### Brief
Return the lines below word for word, leaving out the pictures.

### The data

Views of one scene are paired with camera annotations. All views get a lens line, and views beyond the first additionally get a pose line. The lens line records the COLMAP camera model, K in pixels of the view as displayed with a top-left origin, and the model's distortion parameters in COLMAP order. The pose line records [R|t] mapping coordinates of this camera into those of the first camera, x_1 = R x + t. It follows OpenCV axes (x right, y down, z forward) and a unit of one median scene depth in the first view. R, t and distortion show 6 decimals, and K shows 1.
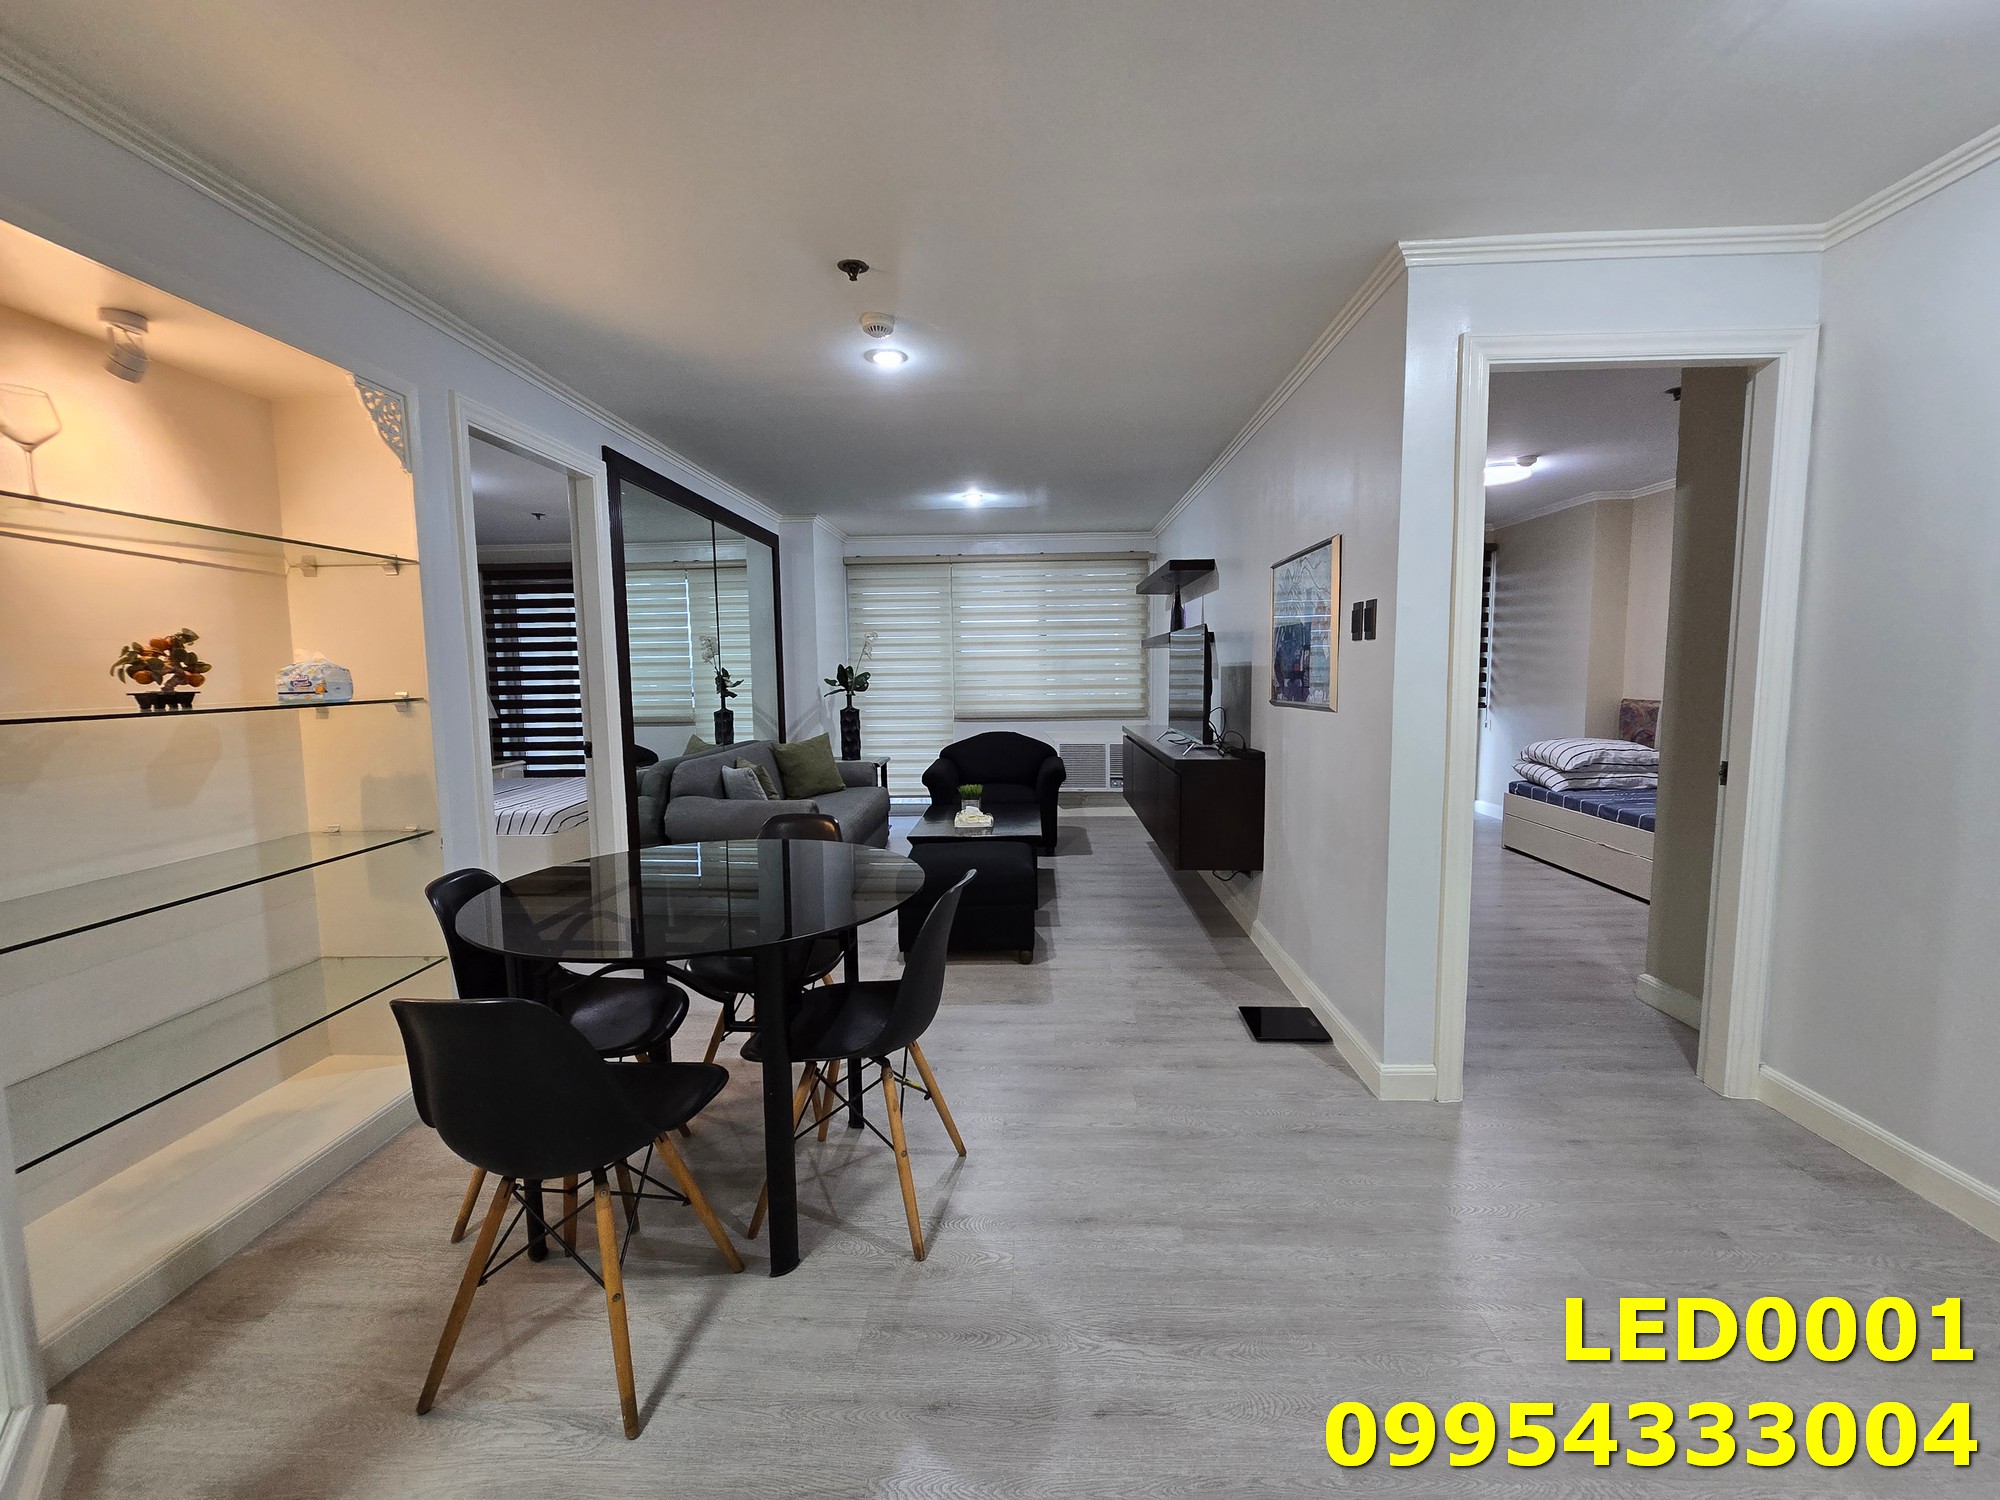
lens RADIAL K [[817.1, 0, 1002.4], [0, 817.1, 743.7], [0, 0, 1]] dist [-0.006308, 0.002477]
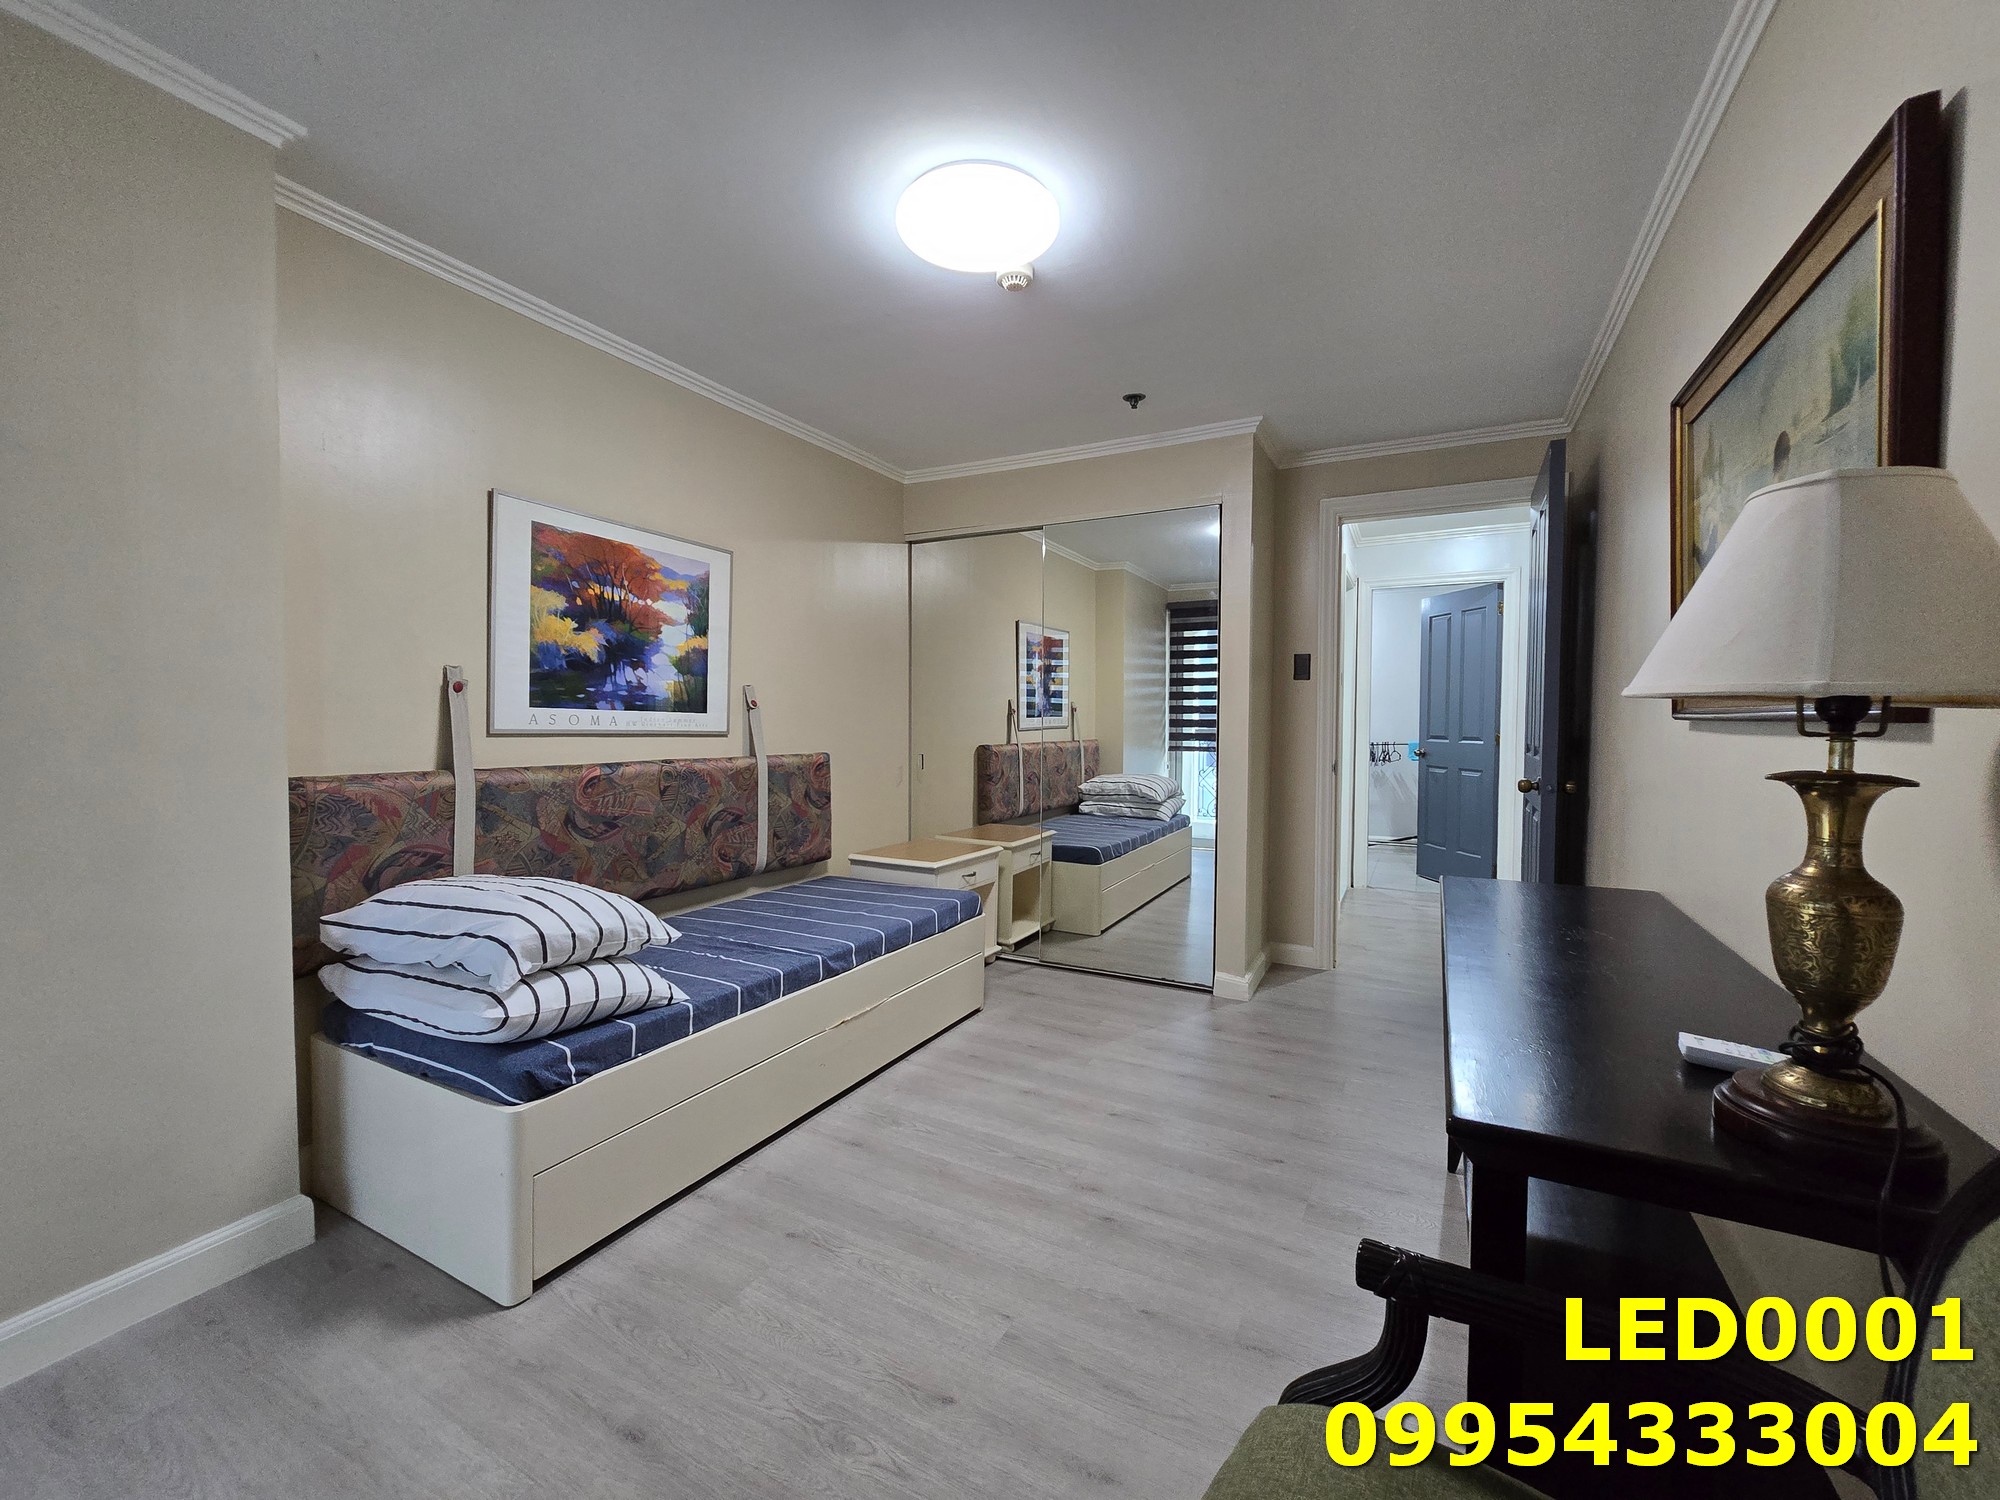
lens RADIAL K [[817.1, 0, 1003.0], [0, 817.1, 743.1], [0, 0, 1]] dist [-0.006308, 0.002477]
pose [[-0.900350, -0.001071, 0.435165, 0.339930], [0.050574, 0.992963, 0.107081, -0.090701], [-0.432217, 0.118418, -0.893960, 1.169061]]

### Exercise answer
Views of one scene are paired with camera annotations. All views get a lens line, and views beyond the first additionally get a pose line. The lens line records the COLMAP camera model, K in pixels of the view as displayed with a top-left origin, and the model's distortion parameters in COLMAP order. The pose line records [R|t] mapping coordinates of this camera into those of the first camera, x_1 = R x + t. It follows OpenCV axes (x right, y down, z forward) and a unit of one median scene depth in the first view. R, t and distortion show 6 decimals, and K shows 1.
lens RADIAL K [[817.1, 0, 1002.4], [0, 817.1, 743.7], [0, 0, 1]] dist [-0.006308, 0.002477]
lens RADIAL K [[817.1, 0, 1003.0], [0, 817.1, 743.1], [0, 0, 1]] dist [-0.006308, 0.002477]
pose [[-0.900350, -0.001071, 0.435165, 0.339930], [0.050574, 0.992963, 0.107081, -0.090701], [-0.432217, 0.118418, -0.893960, 1.169061]]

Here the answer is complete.